◆ Excerpted passage:
--- START ---

According to ASF Regulation no. 5 / 2018

Date of the report: 18.05.2026
Name of the commercial company: COMELF SA
Registered office: Bistrita, str. Industriei no. 4
Telephone / fax number: 0263.234.462; 0263.238.092
The unique registration code at the Trade Registry Office: 568656
Order number in the Trade Register: J06/02/1991
Subscribed and paid-up capital: 13,036,325.34 lei
The regulated market on which the issued securities are traded: BVB
Reported event: Convening of the OGMS/EGMS dated 29.06.2026

The Board of Directors of COMELF SA, headquartered in Bistrita, 4 Industriei Street, Bistrita – Nasaud County, meeting on 18.05.2026, by Decision of the Board of Directors no. 3 of 18.05.2026, in accordance with the provisions of art. 117 of Law 31/1990 ("Law 31/1990") on companies, republished, Law 24/2017 on issuers of financial instruments and market operations ("Law 24/2017") and the ASF regulations issued in its application, convenes:

ORDINARY GENERAL MEETING OF SHAREHOLDERS ("AGOA")
on June 29, 2026, at 10:00 am at the company’s headquarters, with the following agenda:

  1. Approval of the distribution of the net result carried forward, remaining undistributed, for the year 2025, registered on 12/31/2025, in the total amount of 1,646,813 lei, according to the proposal of the Board of Directors for the distribution of dividends to shareholders, for which the gross dividend value per share is 0.073 lei, and the date of 09/18/2026, as the payment date.
  2. Authorization of the general manager of the company, Mr. Eng. Cenusa Gheorghe, to fulfill all formalities regarding the registration of the OGMS decision at the Bistrita - Nasaud Trade Register Office, the publication of the decision in the Official Gazette and the signing of the Report regarding the conduct of the OGMS.
  3. Approval of the registration date proposed by the Board of Directors 02.09.2026, respectively ex date 01.09. 2026.

AND

EXTRAORDINARY GENERAL MEETING OF SHAREHOLDERS ("EGMS")

--- END ---

◆ The task: Write the next part of the COMELF SA meeting notice, starting after the heading for the extraordinary general meeting of shareholders. The data that come next are not needed for this work.

◆ Collected data:
--- START ---

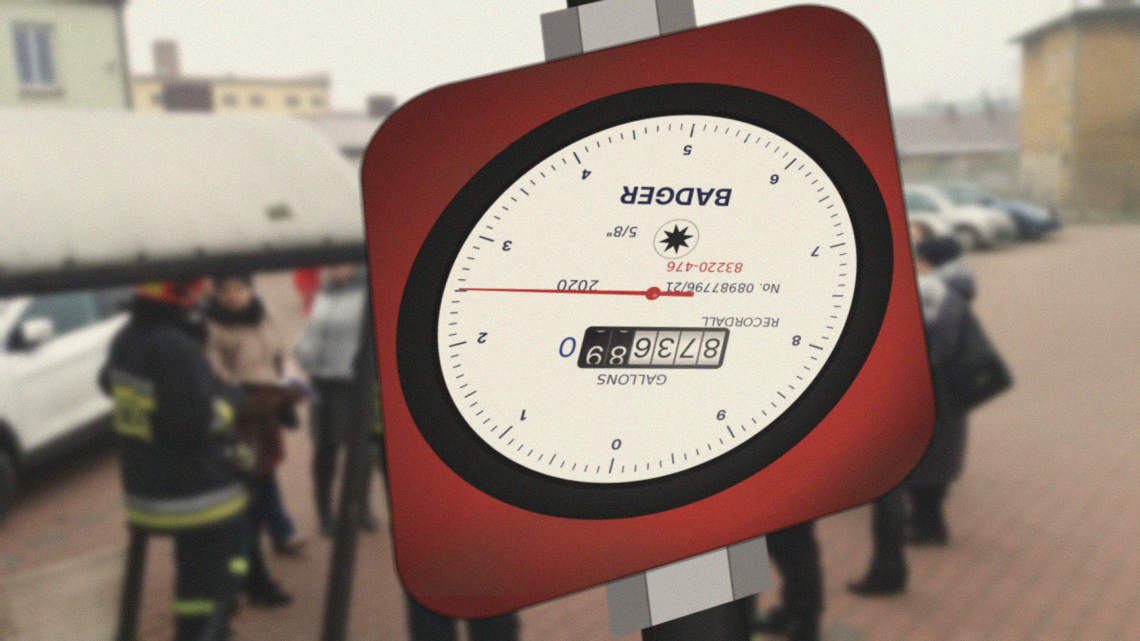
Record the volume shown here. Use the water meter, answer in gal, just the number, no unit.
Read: 8736892.5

--- END ---

◆ Response to this exercise:
on June 29, 2026, at 11 am at the company’s headquarters, with the following agenda:

  1. Recodification of the object of activity in accordance with the Order of the President of the National Institute of Statistics no. 377/2024 and the Order of the Minister of Justice no. 2938/C/2024 regarding the obligation of companies to update the scope of activity according to CAEN rev 3, the activities for which authorization is not requested are removed from the scope of activity, with the exception of the following activities and it is proposed to amend the company’s articles of association as follows:

"Art. 6. OBJECT OF ACTIVITY OF THE COMPANY
MAIN ACTIVITY FIELD: 281 - Manufacture of general purpose machinery and equipment.
MAIN ACTIVITY: 2811 - Manufacture of engines and turbines (except for those for aircraft, motor vehicles and motorcycles).
SECONDARY ACTIVITIES:
1624 Manufacture of wooden packaging
2511 Manufacture of metal constructions and components of metal structures
2521 Production of radiators and boilers for central heating; production of steam generators and boilers
2530 Manufacture of weapons and ammunition
2815 Manufacture bearings, gears, gearboxes and mechanical transmission elements
2822 Manufacture of lifting and handling equipment
2829 Manufacture of other general purpose machinery and equipment n.e.c.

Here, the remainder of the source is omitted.